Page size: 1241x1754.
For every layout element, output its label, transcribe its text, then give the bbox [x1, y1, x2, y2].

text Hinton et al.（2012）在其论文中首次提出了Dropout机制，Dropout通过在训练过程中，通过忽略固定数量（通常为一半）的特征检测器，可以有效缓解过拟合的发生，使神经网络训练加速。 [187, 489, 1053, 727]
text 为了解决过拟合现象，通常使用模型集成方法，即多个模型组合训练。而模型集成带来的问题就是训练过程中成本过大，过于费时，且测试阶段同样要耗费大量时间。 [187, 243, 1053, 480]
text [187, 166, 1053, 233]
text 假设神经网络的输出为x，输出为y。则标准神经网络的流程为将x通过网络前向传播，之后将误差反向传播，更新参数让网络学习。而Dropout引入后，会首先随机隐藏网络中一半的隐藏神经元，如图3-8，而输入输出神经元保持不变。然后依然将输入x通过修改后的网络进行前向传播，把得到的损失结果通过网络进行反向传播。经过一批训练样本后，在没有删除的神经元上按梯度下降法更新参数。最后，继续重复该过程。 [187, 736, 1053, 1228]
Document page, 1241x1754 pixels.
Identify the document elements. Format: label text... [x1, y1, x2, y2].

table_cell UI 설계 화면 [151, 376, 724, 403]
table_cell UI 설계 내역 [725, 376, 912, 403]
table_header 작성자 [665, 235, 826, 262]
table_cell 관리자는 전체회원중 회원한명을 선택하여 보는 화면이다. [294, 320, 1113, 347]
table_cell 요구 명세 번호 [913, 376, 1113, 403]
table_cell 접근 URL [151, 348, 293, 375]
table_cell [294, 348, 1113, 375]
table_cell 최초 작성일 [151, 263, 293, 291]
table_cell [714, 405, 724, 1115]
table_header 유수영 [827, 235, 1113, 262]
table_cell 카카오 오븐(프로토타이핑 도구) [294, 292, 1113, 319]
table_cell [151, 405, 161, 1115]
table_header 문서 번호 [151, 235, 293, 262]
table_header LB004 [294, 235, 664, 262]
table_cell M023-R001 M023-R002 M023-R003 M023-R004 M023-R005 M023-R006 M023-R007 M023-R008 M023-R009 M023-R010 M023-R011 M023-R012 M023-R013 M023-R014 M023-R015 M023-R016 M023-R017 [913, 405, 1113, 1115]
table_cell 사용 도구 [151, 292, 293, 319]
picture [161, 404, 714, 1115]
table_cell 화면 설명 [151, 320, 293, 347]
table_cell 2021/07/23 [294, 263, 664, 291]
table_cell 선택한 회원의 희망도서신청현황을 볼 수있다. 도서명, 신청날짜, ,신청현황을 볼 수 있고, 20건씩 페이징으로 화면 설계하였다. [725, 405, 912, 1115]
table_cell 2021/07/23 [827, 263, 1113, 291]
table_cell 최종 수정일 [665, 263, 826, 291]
========================================================================
WORK REQUIRED
Looking at the data above, write out exactly the lines that start at the one containing "text [187, 166, 1053, 233]" and end at the one containing "Document page, 1241x1754 pixels."; include both and nothing beyond.

WRITTEN RESPONSE
text [187, 166, 1053, 233]
text 假设神经网络的输出为x，输出为y。则标准神经网络的流程为将x通过网络前向传播，之后将误差反向传播，更新参数让网络学习。而Dropout引入后，会首先随机隐藏网络中一半的隐藏神经元，如图3-8，而输入输出神经元保持不变。然后依然将输入x通过修改后的网络进行前向传播，把得到的损失结果通过网络进行反向传播。经过一批训练样本后，在没有删除的神经元上按梯度下降法更新参数。最后，继续重复该过程。 [187, 736, 1053, 1228]
Document page, 1241x1754 pixels.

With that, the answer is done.